Things in nature are constantly changing. The parking lot provides an ideal environment to study an important process of change, primary succession, the process by which plants colonize new rocky (or rock-like) areas.

Parking lots, like other human-made structures, do not last forever. As soon as the parking lot is paved, the erosion process begins. The tar begins to "dry out" as certain chemical compounds evaporate. Vehicular and pedestrian traffic, sun, wind, rain, ice, snow, and chemicals begin to break it down. Close examination of the surface using a magnifying glass or by running your fingers across it will reveal tiny particles of eroded pavement as well as material from the surroundings. These particles can act as agents to further contribute to erosion. Cracks may form under stress because of the expansion and contraction of the asphalt during temperature changes.
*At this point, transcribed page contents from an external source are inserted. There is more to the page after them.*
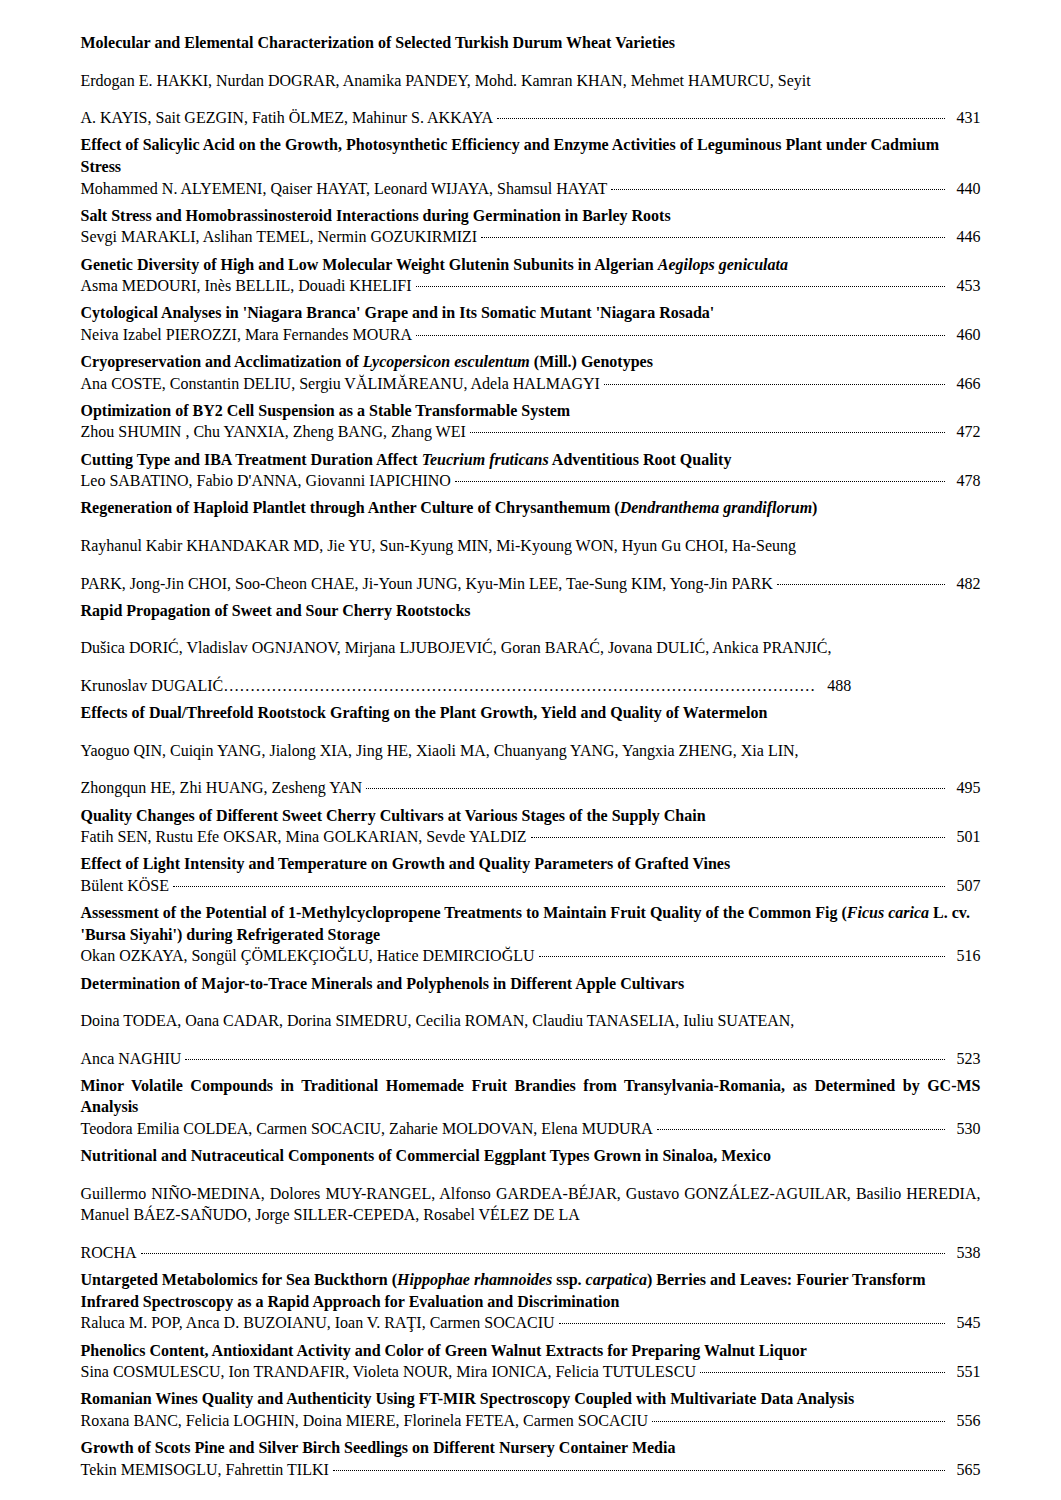Molecular and Elemental Characterization of Selected Turkish Durum Wheat Varieties
Erdogan E. HAKKI, Nurdan DOGRAR, Anamika PANDEY, Mohd. Kamran KHAN, Mehmet HAMURCU, Seyit
A. KAYIS, Sait GEZGIN, Fatih ÖLMEZ, Mahinur S. AKKAYA 431
Effect of Salicylic Acid on the Growth, Photosynthetic Efficiency and Enzyme Activities of Leguminous Plant under Cadmium Stress
Mohammed N. ALYEMENI, Qaiser HAYAT, Leonard WIJAYA, Shamsul HAYAT 440
Salt Stress and Homobrassinosteroid Interactions during Germination in Barley Roots
Sevgi MARAKLI, Aslihan TEMEL, Nermin GOZUKIRMIZI 446
Genetic Diversity of High and Low Molecular Weight Glutenin Subunits in Algerian Aegilops geniculata
Asma MEDOURI, Inès BELLIL, Douadi KHELIFI 453
Cytological Analyses in 'Niagara Branca' Grape and in Its Somatic Mutant 'Niagara Rosada'
Neiva Izabel PIEROZZI, Mara Fernandes MOURA 460
Cryopreservation and Acclimatization of Lycopersicon esculentum (Mill.) Genotypes
Ana COSTE, Constantin DELIU, Sergiu VĂLIMĂREANU, Adela HALMAGYI 466
Optimization of BY2 Cell Suspension as a Stable Transformable System
Zhou SHUMIN , Chu YANXIA, Zheng BANG, Zhang WEI 472
Cutting Type and IBA Treatment Duration Affect Teucrium fruticans Adventitious Root Quality
Leo SABATINO, Fabio D'ANNA, Giovanni IAPICHINO 478
Regeneration of Haploid Plantlet through Anther Culture of Chrysanthemum (Dendranthema grandiflorum)
Rayhanul Kabir KHANDAKAR MD, Jie YU, Sun-Kyung MIN, Mi-Kyoung WON, Hyun Gu CHOI, Ha-Seung
PARK, Jong-Jin CHOI, Soo-Cheon CHAE, Ji-Youn JUNG, Kyu-Min LEE, Tae-Sung KIM, Yong-Jin PARK 482
Rapid Propagation of Sweet and Sour Cherry Rootstocks
Dušica DORIĆ, Vladislav OGNJANOV, Mirjana LJUBOJEVIĆ, Goran BARAĆ, Jovana DULIĆ, Ankica PRANJIĆ,
Krunoslav DUGALIĆ………………………………………………………………………………………………… 488
Effects of Dual/Threefold Rootstock Grafting on the Plant Growth, Yield and Quality of Watermelon
Yaoguo QIN, Cuiqin YANG, Jialong XIA, Jing HE, Xiaoli MA, Chuanyang YANG, Yangxia ZHENG, Xia LIN,
Zhongqun HE, Zhi HUANG, Zesheng YAN 495
Quality Changes of Different Sweet Cherry Cultivars at Various Stages of the Supply Chain
Fatih SEN, Rustu Efe OKSAR, Mina GOLKARIAN, Sevde YALDIZ 501
Effect of Light Intensity and Temperature on Growth and Quality Parameters of Grafted Vines
Bülent KÖSE 507
Assessment of the Potential of 1-Methylcyclopropene Treatments to Maintain Fruit Quality of the Common Fig (Ficus carica L. cv. 'Bursa Siyahi') during Refrigerated Storage
Okan OZKAYA, Songül ÇÖMLEKÇIOĞLU, Hatice DEMIRCIOĞLU 516
Determination of Major-to-Trace Minerals and Polyphenols in Different Apple Cultivars
Doina TODEA, Oana CADAR, Dorina SIMEDRU, Cecilia ROMAN, Claudiu TANASELIA, Iuliu SUATEAN,
Anca NAGHIU 523
Minor Volatile Compounds in Traditional Homemade Fruit Brandies from Transylvania-Romania, as Determined by GC-MS Analysis
Teodora Emilia COLDEA, Carmen SOCACIU, Zaharie MOLDOVAN, Elena MUDURA 530
Nutritional and Nutraceutical Components of Commercial Eggplant Types Grown in Sinaloa, Mexico
Guillermo NIÑO-MEDINA, Dolores MUY-RANGEL, Alfonso GARDEA-BÉJAR, Gustavo GONZÁLEZ-AGUILAR, Basilio HEREDIA, Manuel BÁEZ-SAÑUDO, Jorge SILLER-CEPEDA, Rosabel VÉLEZ DE LA
ROCHA 538
Untargeted Metabolomics for Sea Buckthorn (Hippophae rhamnoides ssp. carpatica) Berries and Leaves: Fourier Transform Infrared Spectroscopy as a Rapid Approach for Evaluation and Discrimination
Raluca M. POP, Anca D. BUZOIANU, Ioan V. RAŢI, Carmen SOCACIU 545
Phenolics Content, Antioxidant Activity and Color of Green Walnut Extracts for Preparing Walnut Liquor
Sina COSMULESCU, Ion TRANDAFIR, Violeta NOUR, Mira IONICA, Felicia TUTULESCU 551
Romanian Wines Quality and Authenticity Using FT-MIR Spectroscopy Coupled with Multivariate Data Analysis
Roxana BANC, Felicia LOGHIN, Doina MIERE, Florinela FETEA, Carmen SOCACIU 556
Growth of Scots Pine and Silver Birch Seedlings on Different Nursery Container Media
Tekin MEMISOGLU, Fahrettin TILKI 565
During the winter, cycles of freezing and thawing can wreak havoc on asphalt and concrete surfaces. Each time water freezes in a crack it expands with enormous force. When it thaws and melts it can move deeper into the cracks. The potholes in our roadways form in this manner, and bridges must be engineered to account for expansion and contraction.

As a result of erosion-by the same processes that cause erosion in more "natural" habitats, such as a rocky mountain top-we can witness the beginning of soil formation in the parking lot. Sediments eroded from the surface as well as from the surroundings collect in the cracks, along curbs, or in depressions in the pavement where water puddles form when it rains. Some organic material (from plant or animal origin) is also deposited in these spots.

Tiny plant seeds are deposited by wind or water into the sediments collecting in parking lot cracks. The seeds that are most tolerant to extreme environments sprout when conditions are favorable, and the most hearty sprouts survive and begin to grow. As their roots penetrate into the sediments and their leaves spread upward and outward, these plants help retain even more soil particles. As some plants die and decompose, they enrich the developing soil. The plants that survive, however, begin to change the physical features of the environment in the crack, especially by providing shade to bring the temperature down and increase available moisture. In these ways, these first plants (called "pioneers") make the environment more hospitable for other plants that might not ordinarily have been able to grow there.

Succession refers to this process, where new plants (and associated animals) take advantage of improved conditions and are able to replace previous plants. Depending on how well-maintained your school grounds are, you will be able to see various stages of the succession process. Eventually, over a long period of time even a parking lot would revert to a more natural setting as it follows recognizable patterns of succession.

Animal Life

Many different kinds of animals may occupy the parking lot habitat at different times during the day and year. Tiny mites are often seen crawling on the surfaces of dry sidewalks, while during a heavy rain numerous worms may be found attempting to escape their flooded burrows. The weeds growing out of a crack, like an oasis in the desert, can harbor a variety of insects and spiders. As the plants in the crack become better established, more kinds of organisms may find a home there.

The parking lot also has many transient guests. Birds may land to pick at crumbs of breakfast dropped by teachers and students hurrying to class or bits of afternoon snacks that fall to the ground. At night, mice and rats may venture into the parking area seeking similar treats, while bats are frequently seen feeding on insects attracted by lights in the parking area. Trash cans in or around parking lots may also attract skunks, raccoons, or squirrels in search of food. Occasionally, an eager skunk may be found temporarily trapped in the bottom of a trash can.

Focus on the Features of Habitats

The following four chapters of this book concentrate on organisms found in various schoolyard habitats. The ideas about habitat features presented in this chapter on parking lots can help you understand the interactions that go on between any organism and its habitat. In any habitat, such interactions exert a large influence on where organisms live, what their features are, and how they survive.